Binding of 4-methylumbelliferyl beta-D-galactopyranoside to Momordica charantia lectin: fluorescence-quenching studies.

Abstract

The binding of 4-methylumbelliferyl beta-D-galactopyranoside (MeUmb-Galp), to Mormordica charantia lectin was studied by equilibrium dialysis and quenching of ligand fluorescence.

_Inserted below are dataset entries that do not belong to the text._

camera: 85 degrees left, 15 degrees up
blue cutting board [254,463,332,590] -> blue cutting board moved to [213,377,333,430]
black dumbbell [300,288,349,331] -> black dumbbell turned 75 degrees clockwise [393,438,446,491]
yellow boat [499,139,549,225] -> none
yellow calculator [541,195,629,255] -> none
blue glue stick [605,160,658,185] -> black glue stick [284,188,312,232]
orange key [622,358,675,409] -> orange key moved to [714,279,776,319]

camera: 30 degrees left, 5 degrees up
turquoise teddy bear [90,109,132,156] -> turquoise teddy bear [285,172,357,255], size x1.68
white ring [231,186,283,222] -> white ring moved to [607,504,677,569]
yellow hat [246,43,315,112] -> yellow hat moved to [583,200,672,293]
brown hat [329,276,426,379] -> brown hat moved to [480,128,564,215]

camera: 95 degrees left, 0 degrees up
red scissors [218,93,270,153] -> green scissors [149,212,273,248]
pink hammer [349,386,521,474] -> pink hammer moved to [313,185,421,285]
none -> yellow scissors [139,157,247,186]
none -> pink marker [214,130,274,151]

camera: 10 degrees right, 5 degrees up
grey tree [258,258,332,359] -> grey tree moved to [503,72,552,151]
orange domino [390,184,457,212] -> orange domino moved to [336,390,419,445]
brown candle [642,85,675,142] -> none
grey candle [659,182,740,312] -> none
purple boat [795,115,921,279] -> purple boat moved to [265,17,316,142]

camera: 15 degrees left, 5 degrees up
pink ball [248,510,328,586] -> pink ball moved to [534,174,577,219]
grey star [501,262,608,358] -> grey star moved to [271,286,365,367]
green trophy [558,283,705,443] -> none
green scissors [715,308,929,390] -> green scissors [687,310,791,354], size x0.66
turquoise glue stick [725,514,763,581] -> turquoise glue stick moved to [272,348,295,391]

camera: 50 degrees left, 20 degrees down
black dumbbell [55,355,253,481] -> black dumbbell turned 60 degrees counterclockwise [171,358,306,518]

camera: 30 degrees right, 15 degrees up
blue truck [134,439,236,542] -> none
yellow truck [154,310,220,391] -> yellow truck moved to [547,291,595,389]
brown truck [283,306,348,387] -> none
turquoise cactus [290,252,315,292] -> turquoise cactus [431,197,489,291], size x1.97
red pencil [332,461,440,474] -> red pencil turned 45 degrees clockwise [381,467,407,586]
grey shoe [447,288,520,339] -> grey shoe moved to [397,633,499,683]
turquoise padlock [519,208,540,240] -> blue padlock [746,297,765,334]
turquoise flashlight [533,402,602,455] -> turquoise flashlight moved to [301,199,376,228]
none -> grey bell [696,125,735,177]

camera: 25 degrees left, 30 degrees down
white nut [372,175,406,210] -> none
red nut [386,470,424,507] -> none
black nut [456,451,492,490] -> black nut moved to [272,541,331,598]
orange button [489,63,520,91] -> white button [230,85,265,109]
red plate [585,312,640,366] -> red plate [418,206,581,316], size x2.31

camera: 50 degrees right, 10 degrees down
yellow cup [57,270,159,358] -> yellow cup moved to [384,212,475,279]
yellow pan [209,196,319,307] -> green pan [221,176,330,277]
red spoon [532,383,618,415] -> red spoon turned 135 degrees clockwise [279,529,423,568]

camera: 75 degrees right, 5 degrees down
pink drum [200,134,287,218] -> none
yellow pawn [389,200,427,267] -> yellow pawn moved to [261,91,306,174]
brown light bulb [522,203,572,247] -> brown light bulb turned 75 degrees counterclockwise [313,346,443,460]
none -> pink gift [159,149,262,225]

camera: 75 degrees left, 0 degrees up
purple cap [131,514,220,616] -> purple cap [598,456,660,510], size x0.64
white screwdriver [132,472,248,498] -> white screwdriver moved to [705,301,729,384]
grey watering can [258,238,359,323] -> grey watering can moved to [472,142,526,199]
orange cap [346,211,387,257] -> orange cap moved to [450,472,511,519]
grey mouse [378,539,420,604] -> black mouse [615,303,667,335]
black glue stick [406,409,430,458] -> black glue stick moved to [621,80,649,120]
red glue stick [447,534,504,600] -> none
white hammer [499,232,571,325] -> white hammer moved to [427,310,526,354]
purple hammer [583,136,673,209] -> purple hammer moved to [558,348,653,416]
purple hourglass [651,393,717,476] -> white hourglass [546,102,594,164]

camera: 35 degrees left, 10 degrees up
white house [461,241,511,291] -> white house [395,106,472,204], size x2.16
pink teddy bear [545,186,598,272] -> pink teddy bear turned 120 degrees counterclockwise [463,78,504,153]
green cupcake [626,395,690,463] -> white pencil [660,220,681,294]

The fluorescence of MeUmb-Galp decreases as a function of solvent polarity. On binding to M. charantia lectin, its fluorescence was nearly 100% quenched, showing that the binding of the glycoside takes place in hydrophobic environment. The binding of the fluorescent sugar was saccharide-specific as evidenced by reversal of MeUmb-Galp fluorescence quenching by lactose. The association constant is independent of the experimental method used and at 25 degrees C the value is (1.96 +/- 0.05) X 10(4) M-1. The number of binding sites as determined by equilibrium dialysis and fluorescence quenching agree very well with each other; n being equal to 1.98 +/- 0.02. The Ka value for the glycoside was also determined by competition studies employing reversal of fluorescence quenching of MeUmb-Galp by lactose. The value of ka obtained for lactose is 1.21 X 10(4) M-1 at 30 degrees C. The internal consistency of the association constant and number of binding site values at low and high saturation indicates the absence of additional subsite on M. charantia lectin. The thermodynamic parameters do not differ greatly with change in temperature; the values of - delta H degrees and - delta S degrees are equal to 30 +/- 9.63 kJ mol-1 and 21 +/- 0.3 J mol-1 K-1 respectively in the range of 15--35 degrees C indicting that the binding of M. charantia lectin to saccharide is exothermic in nature.